EXERCISE OBJECTIVE » Taking the line that contains "not n3(notb_out, b);" as the starting point, give again exactly every line up to and including the last line of the records below.

----- INPUT MATERIAL

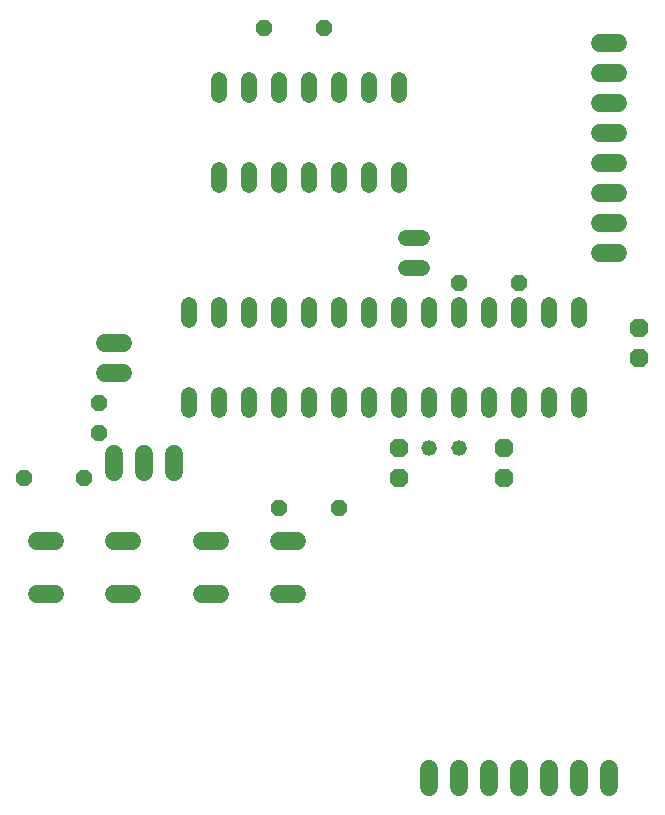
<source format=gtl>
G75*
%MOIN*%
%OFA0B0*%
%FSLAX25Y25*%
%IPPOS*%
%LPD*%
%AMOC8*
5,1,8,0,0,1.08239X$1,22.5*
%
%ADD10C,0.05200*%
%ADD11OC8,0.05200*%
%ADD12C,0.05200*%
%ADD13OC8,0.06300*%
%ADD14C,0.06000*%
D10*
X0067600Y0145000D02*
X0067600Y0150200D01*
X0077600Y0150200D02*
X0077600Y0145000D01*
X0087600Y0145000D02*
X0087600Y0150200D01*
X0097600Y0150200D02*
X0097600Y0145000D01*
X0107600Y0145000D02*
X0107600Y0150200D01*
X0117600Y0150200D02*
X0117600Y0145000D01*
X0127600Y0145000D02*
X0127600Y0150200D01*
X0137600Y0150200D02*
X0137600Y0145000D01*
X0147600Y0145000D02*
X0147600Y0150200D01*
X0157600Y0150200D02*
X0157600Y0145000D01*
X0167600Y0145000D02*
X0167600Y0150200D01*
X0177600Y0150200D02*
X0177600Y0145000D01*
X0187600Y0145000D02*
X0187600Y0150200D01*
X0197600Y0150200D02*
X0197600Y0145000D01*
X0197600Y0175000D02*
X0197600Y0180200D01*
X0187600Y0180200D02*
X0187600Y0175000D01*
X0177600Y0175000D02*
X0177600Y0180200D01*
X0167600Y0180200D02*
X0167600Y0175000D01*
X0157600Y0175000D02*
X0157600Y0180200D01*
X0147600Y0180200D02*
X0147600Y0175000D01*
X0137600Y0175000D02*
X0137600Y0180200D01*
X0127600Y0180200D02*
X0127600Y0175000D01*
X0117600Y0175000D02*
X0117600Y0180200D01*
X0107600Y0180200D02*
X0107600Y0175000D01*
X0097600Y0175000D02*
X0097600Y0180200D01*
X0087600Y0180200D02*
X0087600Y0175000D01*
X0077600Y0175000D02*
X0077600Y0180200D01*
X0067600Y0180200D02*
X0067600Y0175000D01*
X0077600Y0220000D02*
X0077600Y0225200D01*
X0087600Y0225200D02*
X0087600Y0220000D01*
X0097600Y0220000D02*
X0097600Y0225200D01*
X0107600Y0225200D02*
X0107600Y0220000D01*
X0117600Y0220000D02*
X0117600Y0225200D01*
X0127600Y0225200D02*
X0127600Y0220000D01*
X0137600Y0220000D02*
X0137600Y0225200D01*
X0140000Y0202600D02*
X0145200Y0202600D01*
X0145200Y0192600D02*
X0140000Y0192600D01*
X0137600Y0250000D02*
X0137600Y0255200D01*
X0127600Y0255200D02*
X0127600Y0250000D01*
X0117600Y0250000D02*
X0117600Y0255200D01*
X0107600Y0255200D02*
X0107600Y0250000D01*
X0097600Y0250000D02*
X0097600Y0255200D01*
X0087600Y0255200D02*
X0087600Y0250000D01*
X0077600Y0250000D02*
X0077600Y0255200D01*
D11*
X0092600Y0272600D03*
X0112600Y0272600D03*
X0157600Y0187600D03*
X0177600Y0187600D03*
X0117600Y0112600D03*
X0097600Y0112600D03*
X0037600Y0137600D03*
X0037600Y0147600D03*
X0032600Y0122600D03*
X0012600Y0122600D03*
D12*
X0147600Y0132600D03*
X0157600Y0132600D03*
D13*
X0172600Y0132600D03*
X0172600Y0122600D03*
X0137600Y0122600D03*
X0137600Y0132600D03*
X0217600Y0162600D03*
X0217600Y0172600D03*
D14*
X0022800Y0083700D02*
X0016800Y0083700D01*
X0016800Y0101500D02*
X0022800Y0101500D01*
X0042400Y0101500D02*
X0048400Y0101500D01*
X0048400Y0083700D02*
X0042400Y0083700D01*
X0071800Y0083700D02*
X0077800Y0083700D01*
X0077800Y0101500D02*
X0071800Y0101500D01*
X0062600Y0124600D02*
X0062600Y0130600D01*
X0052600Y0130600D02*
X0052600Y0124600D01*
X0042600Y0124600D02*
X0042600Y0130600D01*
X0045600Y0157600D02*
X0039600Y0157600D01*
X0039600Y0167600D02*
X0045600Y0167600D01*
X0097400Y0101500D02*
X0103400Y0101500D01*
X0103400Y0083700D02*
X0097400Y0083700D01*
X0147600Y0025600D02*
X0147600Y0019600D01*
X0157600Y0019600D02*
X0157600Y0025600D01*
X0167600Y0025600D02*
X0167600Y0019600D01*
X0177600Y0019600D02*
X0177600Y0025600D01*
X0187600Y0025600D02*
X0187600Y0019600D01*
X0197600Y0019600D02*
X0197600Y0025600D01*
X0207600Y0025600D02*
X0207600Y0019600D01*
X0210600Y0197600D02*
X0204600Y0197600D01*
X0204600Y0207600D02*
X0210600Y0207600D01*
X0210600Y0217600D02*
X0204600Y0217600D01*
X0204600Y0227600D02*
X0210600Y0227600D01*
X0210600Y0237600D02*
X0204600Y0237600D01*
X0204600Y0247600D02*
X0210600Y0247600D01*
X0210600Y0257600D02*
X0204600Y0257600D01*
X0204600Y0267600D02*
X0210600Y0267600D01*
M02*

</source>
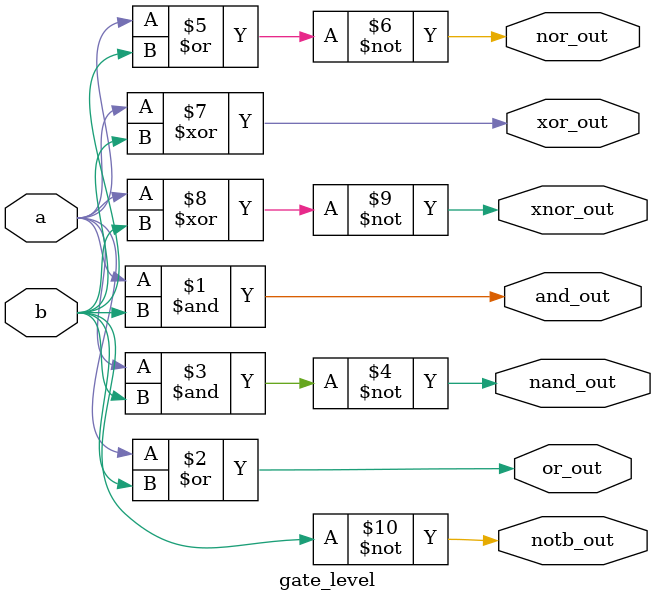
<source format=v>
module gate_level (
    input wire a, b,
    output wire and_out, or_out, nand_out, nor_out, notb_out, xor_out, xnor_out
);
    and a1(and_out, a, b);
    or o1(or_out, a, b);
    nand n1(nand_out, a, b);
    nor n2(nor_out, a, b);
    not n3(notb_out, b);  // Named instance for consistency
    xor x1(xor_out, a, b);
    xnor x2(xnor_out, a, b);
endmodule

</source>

----------

ANSWER BOX »
    not n3(notb_out, b);  // Named instance for consistency
    xor x1(xor_out, a, b);
    xnor x2(xnor_out, a, b);
endmodule

</source>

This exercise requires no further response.